> _Aim of the exercise_:
Write out the lines verbatim, beginning at the line that contains "### Documentation" and stopping after the line that contains "## Decision Summary". Omit the pictures from your answer.

─── Extracted data

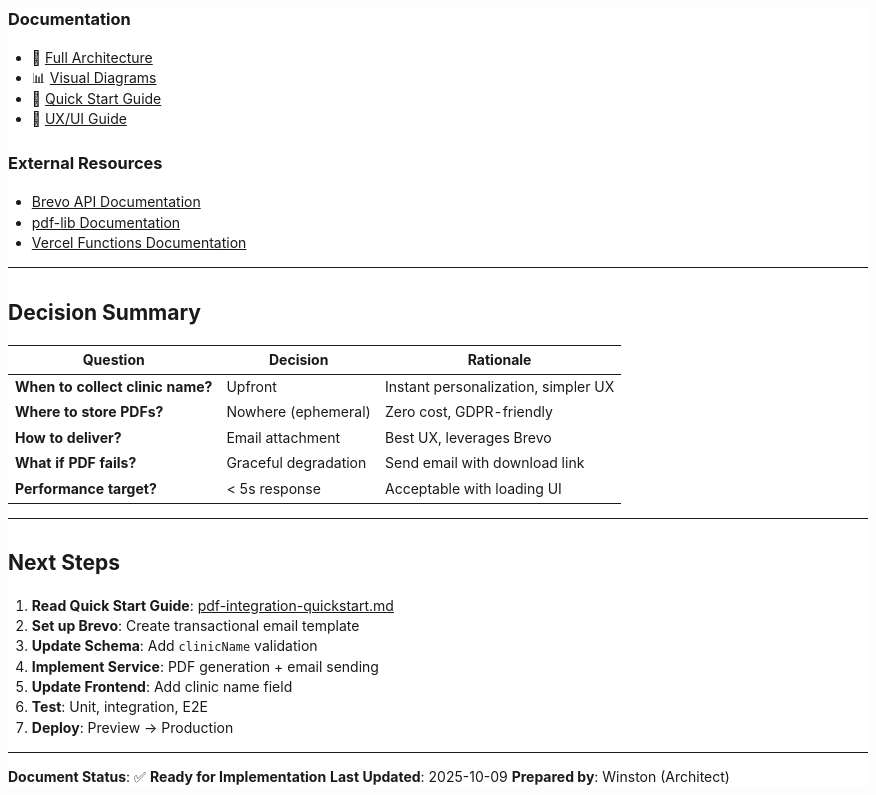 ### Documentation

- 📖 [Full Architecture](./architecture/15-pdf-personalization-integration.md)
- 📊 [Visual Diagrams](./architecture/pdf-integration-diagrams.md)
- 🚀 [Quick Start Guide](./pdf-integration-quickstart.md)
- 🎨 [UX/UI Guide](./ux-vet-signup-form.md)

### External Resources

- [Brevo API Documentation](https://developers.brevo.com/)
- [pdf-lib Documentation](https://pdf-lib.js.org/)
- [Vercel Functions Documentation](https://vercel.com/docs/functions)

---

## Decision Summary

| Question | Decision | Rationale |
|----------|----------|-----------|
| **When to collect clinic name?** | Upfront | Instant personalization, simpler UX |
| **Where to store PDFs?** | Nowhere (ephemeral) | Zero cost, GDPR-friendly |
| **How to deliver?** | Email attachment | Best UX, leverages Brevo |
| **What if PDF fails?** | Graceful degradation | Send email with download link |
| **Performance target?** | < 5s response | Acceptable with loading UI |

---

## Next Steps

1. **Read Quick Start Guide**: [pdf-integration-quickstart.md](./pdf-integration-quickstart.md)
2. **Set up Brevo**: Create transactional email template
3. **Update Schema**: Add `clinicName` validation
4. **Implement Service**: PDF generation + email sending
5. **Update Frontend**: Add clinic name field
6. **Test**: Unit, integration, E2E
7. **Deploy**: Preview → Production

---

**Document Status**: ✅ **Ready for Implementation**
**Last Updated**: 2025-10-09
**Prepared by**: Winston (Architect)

──────
─── Extracted data

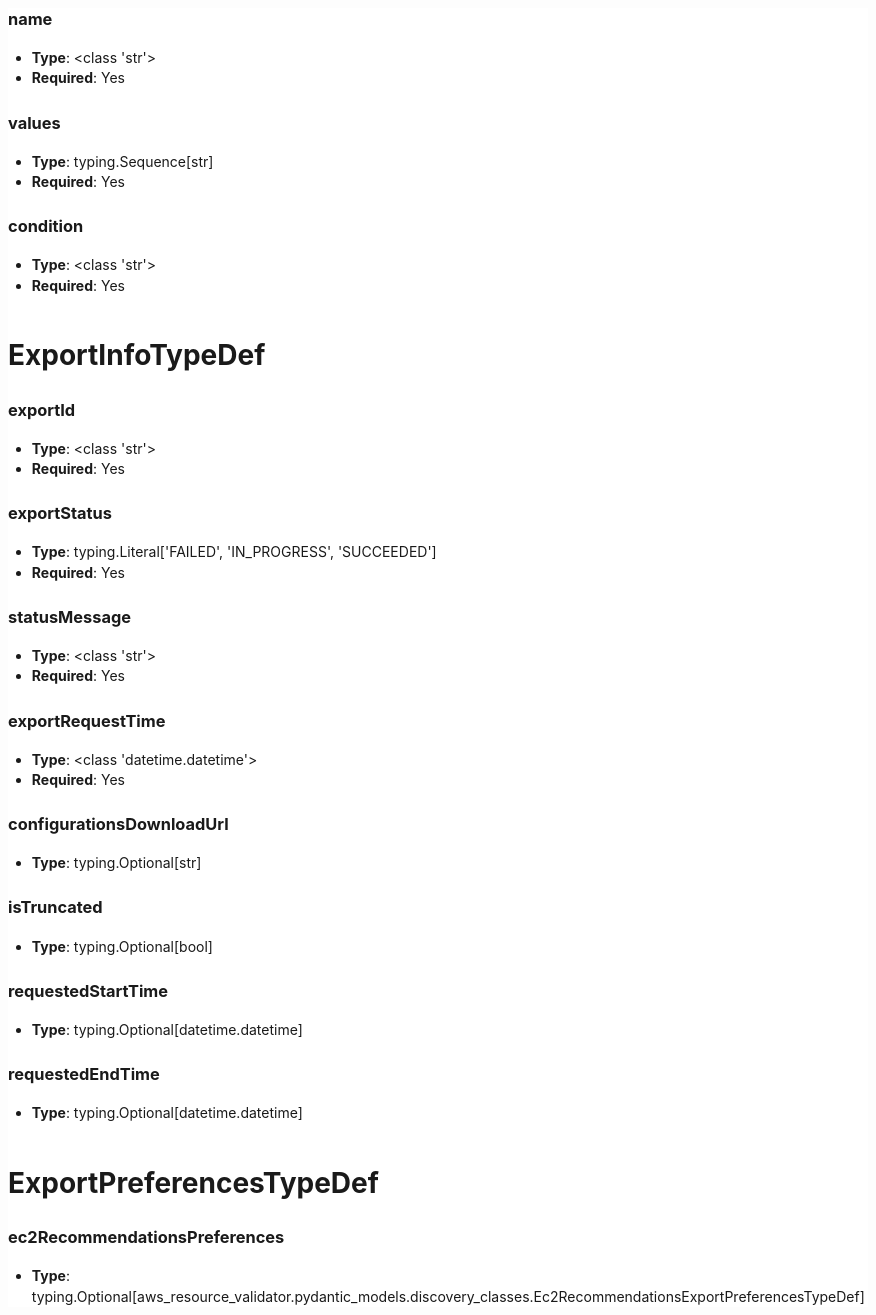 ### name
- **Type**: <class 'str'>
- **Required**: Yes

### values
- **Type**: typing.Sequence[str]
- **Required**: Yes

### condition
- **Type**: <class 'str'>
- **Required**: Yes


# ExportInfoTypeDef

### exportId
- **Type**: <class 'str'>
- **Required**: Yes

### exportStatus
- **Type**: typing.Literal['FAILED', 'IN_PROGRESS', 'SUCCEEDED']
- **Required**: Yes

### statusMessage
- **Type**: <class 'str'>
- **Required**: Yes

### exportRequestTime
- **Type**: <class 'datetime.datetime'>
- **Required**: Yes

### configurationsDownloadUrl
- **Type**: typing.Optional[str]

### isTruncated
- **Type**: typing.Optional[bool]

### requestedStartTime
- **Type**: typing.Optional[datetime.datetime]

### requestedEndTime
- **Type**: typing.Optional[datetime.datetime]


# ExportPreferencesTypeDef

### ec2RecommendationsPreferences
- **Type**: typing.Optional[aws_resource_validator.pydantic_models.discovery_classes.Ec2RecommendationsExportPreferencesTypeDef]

──────

> _Task answer_:
 ### Documentation

- 📖 [Full Architecture](./architecture/15-pdf-personalization-integration.md)
- 📊 [Visual Diagrams](./architecture/pdf-integration-diagrams.md)
- 🚀 [Quick Start Guide](./pdf-integration-quickstart.md)
- 🎨 [UX/UI Guide](./ux-vet-signup-form.md)

### External Resources

- [Brevo API Documentation](https://developers.brevo.com/)
- [pdf-lib Documentation](https://pdf-lib.js.org/)
- [Vercel Functions Documentation](https://vercel.com/docs/functions)

---

## Decision Summary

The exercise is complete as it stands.